Forumlarda veya msnde "oraya gelirsem senin taa.." diye başlayan cümleler kurarak klavye başında delikanlılık taslayan türk gençliği'ni en azından klavye başında örgütleyerek bilinçlenmelerini sağlayarak bir parça da olsa yapılabilecek davranış.
vatan sevdiğinizse, ona sadece yazılarınızla değil, kollarınızla da sarılmanız gerekir. gözlerinizi kapatmanız gerekir.
vatan zaten sevdiğinizdir; sarılın ona tüm gücünüzle. kokusunu içinize çekin. onu hissedin, kıvrımlarına hakim olun.
laf erkekliği yapanlar ve laf ebeliği yapanlar aynı kefede tartılabilecek değerde olmalılar. unutmamak lazım. seviyorsan, seviyorsundur; çok da düşünmeden istersin onu. bu, değersizlikten değil; kendini bilmekten gelir. dokunmak, koklamak, göz göze gelmek... bunları yapabildiğin ve yaparken hiç de rahatsız olmadığın kadın, kadınındır -eğer o da rahatsa.
"gözlerine bakarken
güneşli bir toprak kokusu vuruyor başıma,
bir buğday tarlasında, ekinlerin içinde
kayboluyorum...
yeşil pırıltılarla uçsuz bucaksız bir uçurum,
durup dinlenmeden değişen ebedi madde gibi gözlerin:
sırrını her gün bir parça veren
fakat hiç bir zaman
büsbütün teslim olmayacak olan... "
vatan ile ilgili fikirlerini yazarak geniş kitlelere ulaştırma çabasında olan ve "ulan ne yapacaz, elimize silah alıp adam mı vuralım" diyen bilinçli kişilerle dalga geçmek için sarfedilen cümlemsi.
(bkz: bsg)
en kişiye ulaşabilecek ortam olarak sanal ortamların kullanılmasını hazmedemeyenlerin cümlesi. daha çok insana ulaşabileceğimiz bir yer varsa söyleyin ordan ulaşalım.
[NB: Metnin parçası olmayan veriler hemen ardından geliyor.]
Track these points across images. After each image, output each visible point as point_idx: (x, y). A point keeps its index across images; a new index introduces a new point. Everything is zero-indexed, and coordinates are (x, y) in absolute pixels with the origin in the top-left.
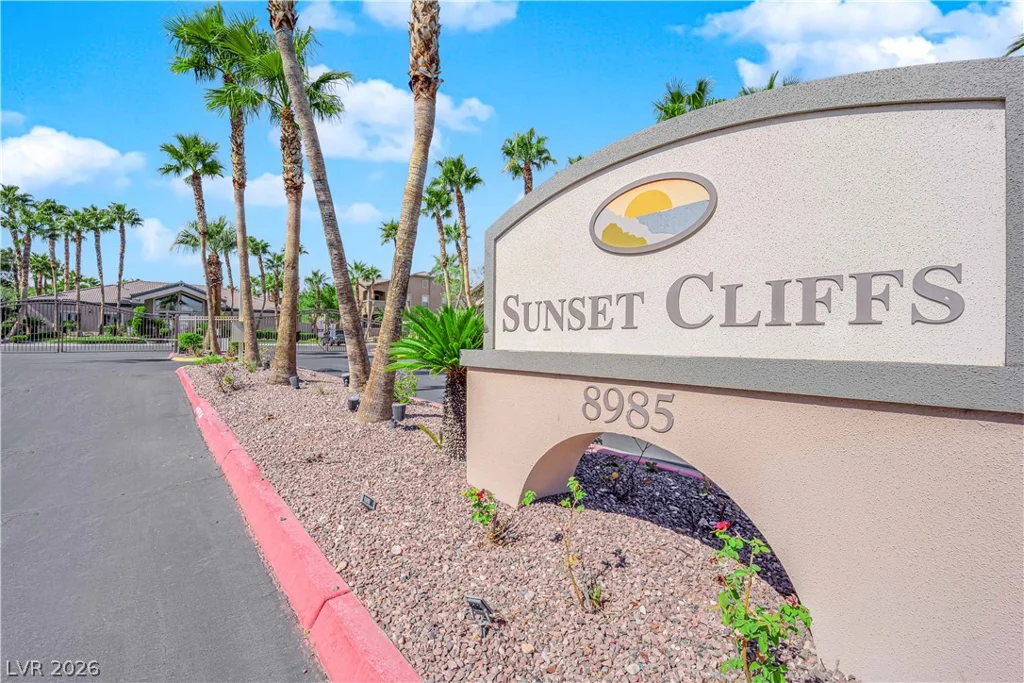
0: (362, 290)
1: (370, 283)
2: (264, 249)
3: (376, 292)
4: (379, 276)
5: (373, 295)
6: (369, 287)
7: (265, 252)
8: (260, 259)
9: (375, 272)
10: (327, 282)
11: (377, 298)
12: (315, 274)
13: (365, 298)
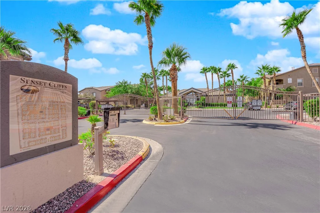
0: (267, 80)
1: (273, 76)
2: (219, 70)
3: (276, 80)
4: (279, 71)
5: (275, 82)
6: (272, 78)
7: (220, 72)
8: (218, 75)
9: (276, 69)
10: (248, 79)
11: (277, 84)
12: (241, 77)
13: (269, 84)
türkiyenin %99 luk bir kesiminin işidir efendim.
osman pamukoğlu bunlara karşı:
"klavyeden neredeyse atlantiğe kadar kurtardınız" demiştir, mücadeleye çağırmıştır.
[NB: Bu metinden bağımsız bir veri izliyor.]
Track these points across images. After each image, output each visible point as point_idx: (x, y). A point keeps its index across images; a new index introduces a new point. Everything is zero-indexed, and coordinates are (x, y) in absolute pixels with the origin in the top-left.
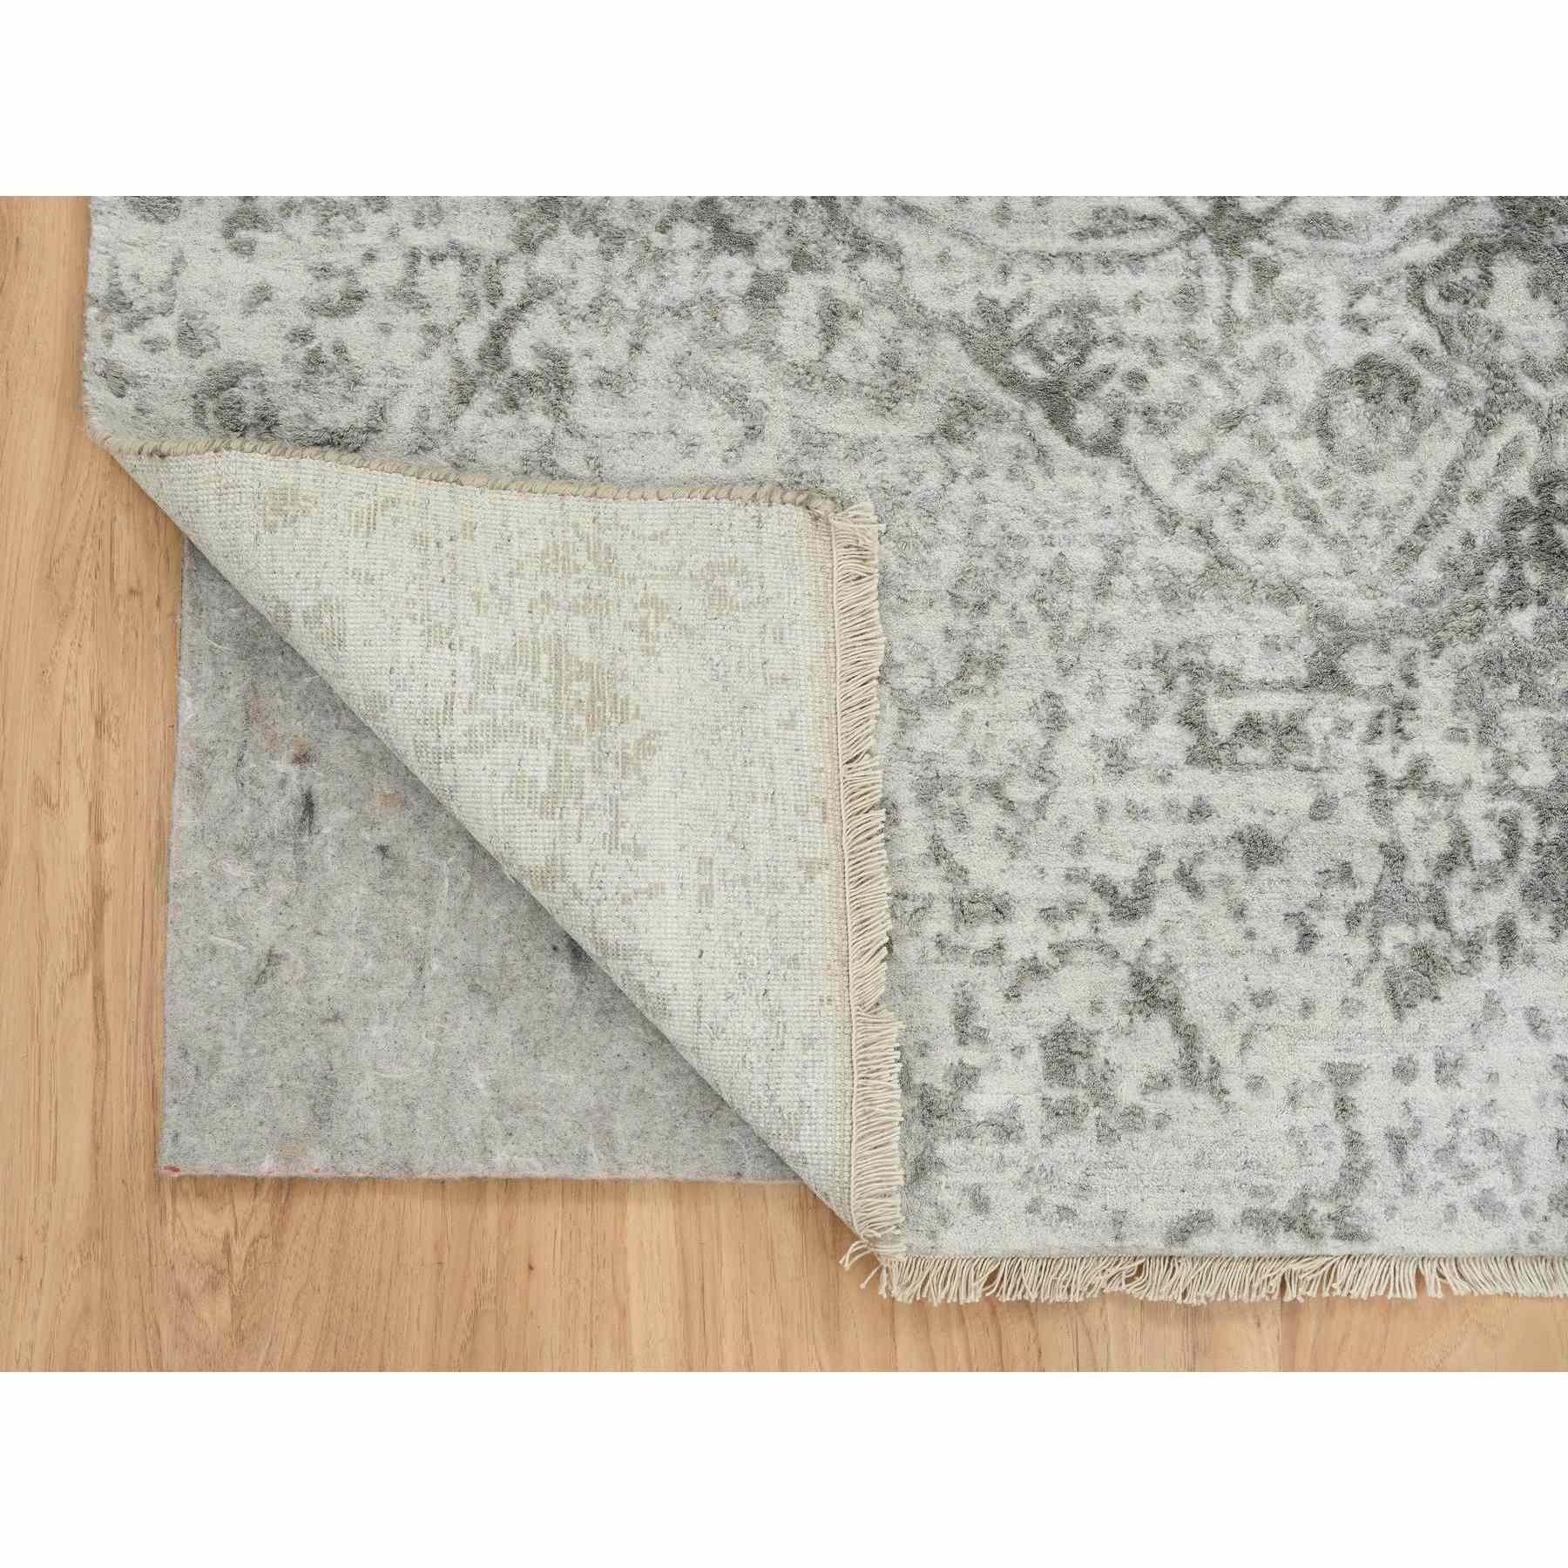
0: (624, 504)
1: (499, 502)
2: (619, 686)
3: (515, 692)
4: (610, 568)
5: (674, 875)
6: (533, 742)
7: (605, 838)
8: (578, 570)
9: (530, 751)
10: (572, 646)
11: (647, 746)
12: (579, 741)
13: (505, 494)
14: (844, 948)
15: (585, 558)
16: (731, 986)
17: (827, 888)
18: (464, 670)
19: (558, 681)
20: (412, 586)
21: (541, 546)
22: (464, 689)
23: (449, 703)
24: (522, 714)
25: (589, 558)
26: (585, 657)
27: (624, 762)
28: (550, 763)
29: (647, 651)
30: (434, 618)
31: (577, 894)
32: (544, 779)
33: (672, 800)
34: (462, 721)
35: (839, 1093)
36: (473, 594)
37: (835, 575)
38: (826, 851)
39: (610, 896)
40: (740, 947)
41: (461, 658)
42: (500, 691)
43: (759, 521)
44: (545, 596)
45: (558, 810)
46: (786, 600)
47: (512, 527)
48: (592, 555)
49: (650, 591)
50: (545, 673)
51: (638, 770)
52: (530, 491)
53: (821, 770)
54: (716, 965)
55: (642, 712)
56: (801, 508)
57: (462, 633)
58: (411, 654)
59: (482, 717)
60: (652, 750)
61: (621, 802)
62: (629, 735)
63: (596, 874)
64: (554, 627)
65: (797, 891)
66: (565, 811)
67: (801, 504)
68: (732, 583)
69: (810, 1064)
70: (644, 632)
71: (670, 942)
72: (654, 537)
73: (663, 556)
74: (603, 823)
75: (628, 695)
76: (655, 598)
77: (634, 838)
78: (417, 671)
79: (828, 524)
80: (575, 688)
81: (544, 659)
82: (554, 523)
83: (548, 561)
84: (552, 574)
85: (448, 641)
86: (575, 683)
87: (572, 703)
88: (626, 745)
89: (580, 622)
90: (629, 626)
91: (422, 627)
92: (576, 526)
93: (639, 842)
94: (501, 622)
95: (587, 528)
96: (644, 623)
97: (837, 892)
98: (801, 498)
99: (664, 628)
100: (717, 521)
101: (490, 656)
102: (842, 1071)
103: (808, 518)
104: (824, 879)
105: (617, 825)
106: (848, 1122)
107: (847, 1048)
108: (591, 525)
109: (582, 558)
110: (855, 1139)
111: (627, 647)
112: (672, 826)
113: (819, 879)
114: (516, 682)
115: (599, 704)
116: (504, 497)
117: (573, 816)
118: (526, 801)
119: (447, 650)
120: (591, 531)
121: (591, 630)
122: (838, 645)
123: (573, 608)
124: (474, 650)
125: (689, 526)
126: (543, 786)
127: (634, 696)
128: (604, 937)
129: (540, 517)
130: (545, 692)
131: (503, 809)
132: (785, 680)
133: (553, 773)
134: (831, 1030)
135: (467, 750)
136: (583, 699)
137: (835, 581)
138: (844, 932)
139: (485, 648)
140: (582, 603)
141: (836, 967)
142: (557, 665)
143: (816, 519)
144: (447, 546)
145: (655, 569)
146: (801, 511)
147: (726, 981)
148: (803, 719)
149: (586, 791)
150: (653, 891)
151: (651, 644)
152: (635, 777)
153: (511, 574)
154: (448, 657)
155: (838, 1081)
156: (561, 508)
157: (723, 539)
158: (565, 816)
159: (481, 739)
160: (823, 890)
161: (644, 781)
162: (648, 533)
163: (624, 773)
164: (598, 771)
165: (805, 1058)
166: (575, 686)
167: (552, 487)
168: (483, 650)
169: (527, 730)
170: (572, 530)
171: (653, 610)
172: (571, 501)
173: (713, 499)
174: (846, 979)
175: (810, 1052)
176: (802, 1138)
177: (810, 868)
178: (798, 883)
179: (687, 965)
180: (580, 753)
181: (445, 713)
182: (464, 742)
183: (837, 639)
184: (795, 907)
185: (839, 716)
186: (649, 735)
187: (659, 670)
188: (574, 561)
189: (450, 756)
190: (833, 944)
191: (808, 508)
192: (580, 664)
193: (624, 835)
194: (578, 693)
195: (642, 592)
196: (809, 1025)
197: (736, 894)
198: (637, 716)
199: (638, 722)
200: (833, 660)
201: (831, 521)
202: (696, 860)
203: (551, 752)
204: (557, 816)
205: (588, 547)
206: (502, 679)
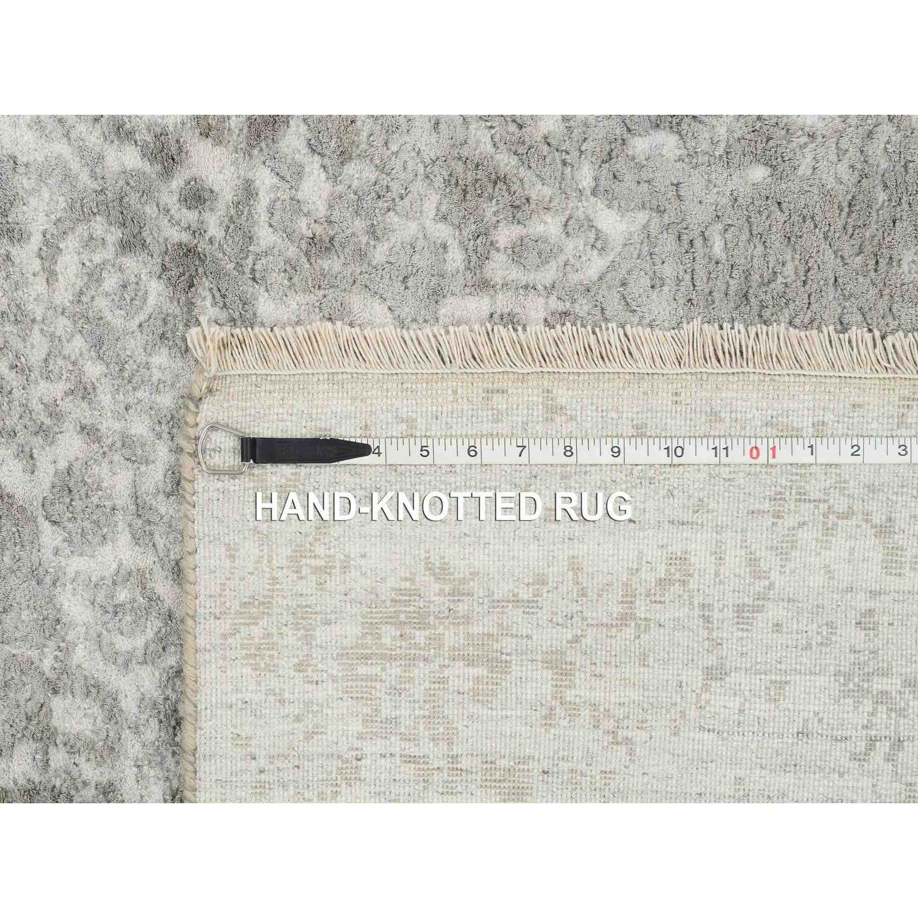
0: (201, 589)
1: (209, 711)
2: (383, 597)
3: (398, 699)
4: (264, 603)
5: (561, 547)
6: (443, 681)
7: (528, 613)
8: (269, 635)
9: (451, 683)
10: (347, 642)
11: (441, 572)
12: (440, 637)
13: (201, 706)
14: (627, 377)
15: (256, 628)
16: (661, 492)
17: (570, 392)
18: (379, 746)
19: (383, 657)
20: (306, 795)
21: (247, 671)
22: (397, 746)
23: (410, 759)
24: (418, 692)
25: (256, 624)
26: (358, 630)
27: (457, 594)
28: (461, 664)
29: (345, 568)
30: (334, 775)
31: (576, 640)
32: (476, 670)
33: (491, 547)
34: (426, 748)
35: (761, 388)
36: (306, 738)
37: (264, 372)
38: (535, 392)
39: (579, 608)
40: (626, 482)
41: (368, 748)
42: (398, 713)
43: (214, 450)
44: (300, 667)
45: (504, 657)
46: (289, 424)
47: (232, 698)
48: (254, 620)
49: (285, 562)
50: (377, 670)
51: (463, 581)
52: (196, 682)
53: (455, 392)
54: (642, 506)
55: (408, 575)
56: (201, 407)
57: (346, 748)
58: (367, 794)
59: (421, 729)
60: (444, 568)
61: (496, 597)
62: (432, 588)
63: (560, 620)
64: (329, 660)
65: (574, 424)
66: (504, 651)
67: (197, 407)
68: (274, 479)
69: (733, 415)
70: (326, 570)
71: (621, 552)
72: (232, 557)
73: (250, 549)
74: (515, 615)
75: (392, 589)
76: (290, 558)
77: (528, 585)
78: (383, 789)
79: (215, 378)
80: (389, 640)
81: (362, 670)
82: (224, 658)
83: (263, 665)
84: (276, 661)
85: (354, 762)
86: (383, 640)
87: (403, 643)
88: (441, 592)
89: (321, 634)
90: (320, 585)
91: (344, 785)
92: (224, 636)
93: (531, 581)
94: (330, 712)
95: (225, 626)
96: (317, 570)
97: (574, 381)
98: (192, 407)
99: (320, 550)
100: (215, 495)
101: (365, 721)
102: (740, 383)
103: (209, 399)
104: (563, 395)
105: (517, 601)
106: (787, 378)
107: (720, 378)
108: (221, 621)
109: (256, 631)
110: (802, 372)
111: (341, 588)
112: (516, 547)
113: (562, 401)
114: (388, 697)
115: (402, 617)
116: (203, 707)
117: (508, 644)
118: (494, 687)
119: (363, 761)
120: (230, 621)
121: (328, 623)
122: (330, 371)
123: (308, 639)
124: (360, 737)
125: (221, 522)
126: (482, 671)
127: (391, 582)
128: (615, 615)
129: (219, 671)
130: (395, 670)
131: (502, 709)
132: (366, 426)
133: (471, 662)
134: (704, 394)
135: (450, 743)
136: (398, 633)
137: (269, 372)
138: (612, 376)
139: (357, 727)
140: (302, 631)
141: (645, 385)
142: (367, 657)
143: (210, 391)
144: (262, 762)
145: (262, 557)
146: (204, 407)
147: (657, 498)
148: (405, 409)
149: (486, 631)
150: (575, 567)
151: (338, 564)
152: (471, 583)
153: (282, 702)
154: (369, 762)
155: (750, 387)
156: (209, 651)
157: (232, 488)
158: (509, 651)
159: (441, 730)
160: (572, 397)
161: (474, 574)
162: (227, 563)
163: (468, 594)
164: (467, 620)
165: (728, 420)
166: (387, 640)
167: (191, 662)
168: (360, 728)
169: (432, 686)
170: (230, 641)
171: (304, 561)
172: (201, 642)
173: (195, 498)
174: (655, 377)
175: (723, 415)
176: (800, 425)
177: (553, 410)
178: (567, 422)
179: (641, 534)
180: (451, 637)
181: (419, 763)
182: (443, 746)
183: (325, 371)
184: (589, 425)
185: (399, 371)
186: (429, 568)
187: (363, 556)
188: (260, 638)
189: (454, 758)
190: (624, 388)
191: (201, 399)
192: (364, 635)
193: (525, 594)
194: (393, 638)
195: (285, 571)
196: (698, 415)
197: (577, 485)
198: (411, 580)
199: (417, 579)
200: (345, 376)
201: (212, 375)
202: (548, 525)
203: (452, 664)
204: (508, 658)
205: (244, 624)
206: (386, 711)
Bunlar efendim otururlar forumlarda,sosyal ağlarda,sözlüklerde en güçlü biziz alayınızı sikeriz havasındadırlar.hiç bir ne partiyle ne örgütle ne dernekle bağlantıları yoktur.kuru nara atarlar görmek için aynaya bakabilirsiniz.
(bkz: ayna)
kurtarma ve savunma; kelimelerinin farklı anlamlar taşıdığını bilmeyen, mercimek beyinliler tarafından sıkça kullanılan bir cümledir.
vatanı 'klavye' ile böleceğini zannedenlere karşı gelişmiş bir reflekstir.
bir yazarın en büyük silahı; kalem, klavye, daktilo, yazı yazabildiği her neyse odur. ne yapmamızı bekliyorsunuz? elimize geçen; kesici, delici, yakıcı, yıkıcı, ne varsa alıp sokaklara mı dökülelim? şu aşamada yapabileceğimiz en iyi şey yazmaktır.
bir gün! vatan kurtarılmak durumuna düşerse, bu durumda ne yapacağımızı hepimiz çok iyi biliyoruz. çünkü biz varlığını savaşarak kazanmış ve savaşarak devam ettirmiş asil bir milletin evlatlarıyız.
herkes atıp tutar oturduğu yerden. ama birine gel bir şırnağa gidelim hakkariye gidelim desen ne işim var orda der. ama oturduğu yerden de ahkam kesmeyi ihmal etmez. bence her insanın en azından 1 yıl doğuda hayatını geçirmesi gerekir ki ondan sonra asıl türkiye nasıl bir yermiş nasıl yaşamlar varmış nasıl bir mücadele içindeymişiz ve neler yapılabilirmiş görsünler.